Requirement a ▸
In the resolv.conf extract, what domain is assumed when there is no domain entry and the hostname has no domain part?

[Opening Extract provided section]

When you specify a domain it becomes the first search domain. This search feature is the main use of setting the domain so you can get away with only defining a search entry, most of the time.

Also the domain can be automatically determined from the host name of the machine, if the host name contains a . the suffix will become the domain.

The main difference for having a resolv.conf without a domain would be local processes trying to determine a fully qualified domain name (FQDN). SMTP servers come to mind initially as something that like to know the local FQDN and can use local host/domain config to work it out. As time goes on the local host name and domain are relied on less and less as it’s becoming meaningless to the real world service a machine actually represents due to things like NAT, virtual hosting and load balancers. This means most software now provides alternative configuration options for domain names instead of solely trying to determine them from the local host name.

man resolv.conf

domain Local domain name.
Most queries for names within this domain
can use short names relative to the local domain. If no domain entry
is present, the domain is determined from the local hostname returned
by gethostname(2); the domain part is taken to be everything after the
first ‘.’. Finally, if the hostname does not contain a domain part,
the root domain is assumed.

search Search list for host-name lookup.

[Closing Extract provided section]
[Opening Dataset excerpts section]

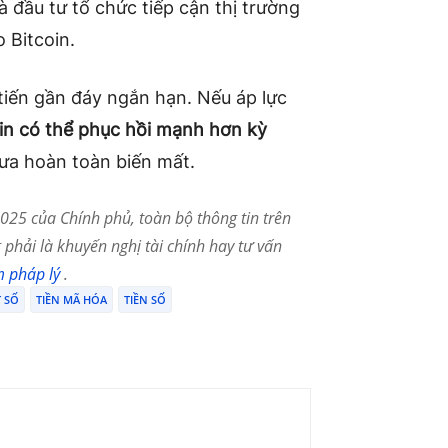
đầu tư tổ chức tiếp cận thị trường
 Bitcoin.
tiến gần đáy ngắn hạn. Nếu áp lực
in có thể phục hồi mạnh hơn kỳ
hưa hoàn toàn biến mất.
25 của Chính phủ, toàn bộ thông tin trên
phải là khuyến nghị tài chính hay tư vấn
m pháp lý
.
T SỐ
TIỀN MÃ HÓA
TIỀN SỐ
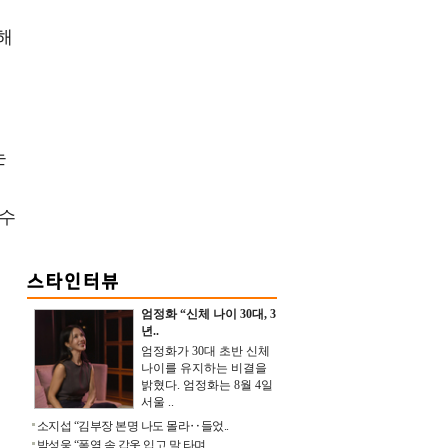
해
는
 수
엄정화 “신체 나이 30대, 3
년..
엄정화가 30대 초반 신체
나이를 유지하는 비결을
밝혔다. 엄정화는 8월 4일
서울 ..
소지섭 “김부장 본명 나도 몰라‥들었..
박성웅 “폭염 속 갑옷 입고 말 타며 ..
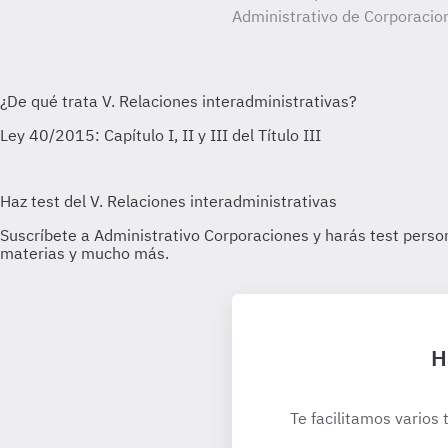
Administrativo de Corporacio
H
Te facilitamos varios 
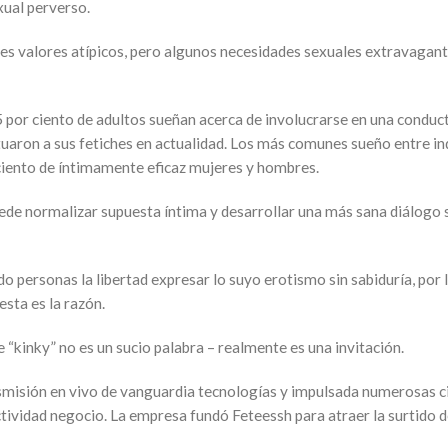
xual perverso.
les valores atípicos, pero algunos necesidades sexuales extravagan
por ciento de adultos sueñan acerca de involucrarse en una conduc
actuaron a sus fetiches en actualidad. Los más comunes sueño entre i
r ciento de íntimamente eficaz mujeres y hombres.
 puede normalizar supuesta íntima y desarrollar una más sana diálogo
o personas la libertad expresar lo suyo erotismo sin sabiduría, por l
esta es la razón.
e “kinky” no es un sucio palabra – realmente es una invitación.
misión en vivo de vanguardia tecnologías y impulsada numerosas c
ctividad negocio. La empresa fundó Feteessh para atraer la surtido 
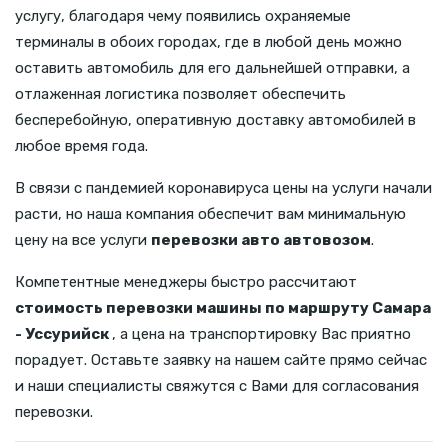
услугу, благодаря чему появились охраняемые
терминалы в обоих городах, где в любой день можно
оставить автомобиль для его дальнейшей отправки, а
отлаженная логистика позволяет обеспечить
бесперебойную, оперативную доставку автомобилей в
любое время года.
В связи с пандемией коронавируса цены на услуги начали
расти, но наша компания обеспечит вам минимальную
цену на все услуги
перевозки авто автовозом
.
Компетентные менеджеры быстро рассчитают
стоимость перевозки машины по маршруту Самара
- Уссурийск
, а цена на транспортировку Вас приятно
порадует. Оставьте заявку на нашем сайте прямо сейчас
и наши специалисты свяжутся с Вами для согласования
перевозки.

[Closing Dataset excerpts section]

Requirement b ▸
Rewrite the listing from the line containing "Administrativo de Corporacio" down through the end of the listing, replacing "перевозки" with "транспортировки" and changing nothing else. Leave the pictures out.

Final answer a ▸
The root domain is assumed.

Final answer b ▸
Administrativo de Corporacio
H
Te facilitamos varios 
xual perverso.
les valores atípicos, pero algunos necesidades sexuales extravagan
por ciento de adultos sueñan acerca de involucrarse en una conduc
actuaron a sus fetiches en actualidad. Los más comunes sueño entre i
r ciento de íntimamente eficaz mujeres y hombres.
 puede normalizar supuesta íntima y desarrollar una más sana diálogo
o personas la libertad expresar lo suyo erotismo sin sabiduría, por l
esta es la razón.
e “kinky” no es un sucio palabra – realmente es una invitación.
misión en vivo de vanguardia tecnologías y impulsada numerosas c
ctividad negocio. La empresa fundó Feteessh para atraer la surtido 
услугу, благодаря чему появились охраняемые
терминалы в обоих городах, где в любой день можно
оставить автомобиль для его дальнейшей отправки, а
отлаженная логистика позволяет обеспечить
бесперебойную, оперативную доставку автомобилей в
любое время года.
В связи с пандемией коронавируса цены на услуги начали
расти, но наша компания обеспечит вам минимальную
цену на все услуги
транспортировки авто автовозом
.
Компетентные менеджеры быстро рассчитают
стоимость транспортировки машины по маршруту Самара
- Уссурийск
, а цена на транспортировку Вас приятно
порадует. Оставьте заявку на нашем сайте прямо сейчас
и наши специалисты свяжутся с Вами для согласования
транспортировки.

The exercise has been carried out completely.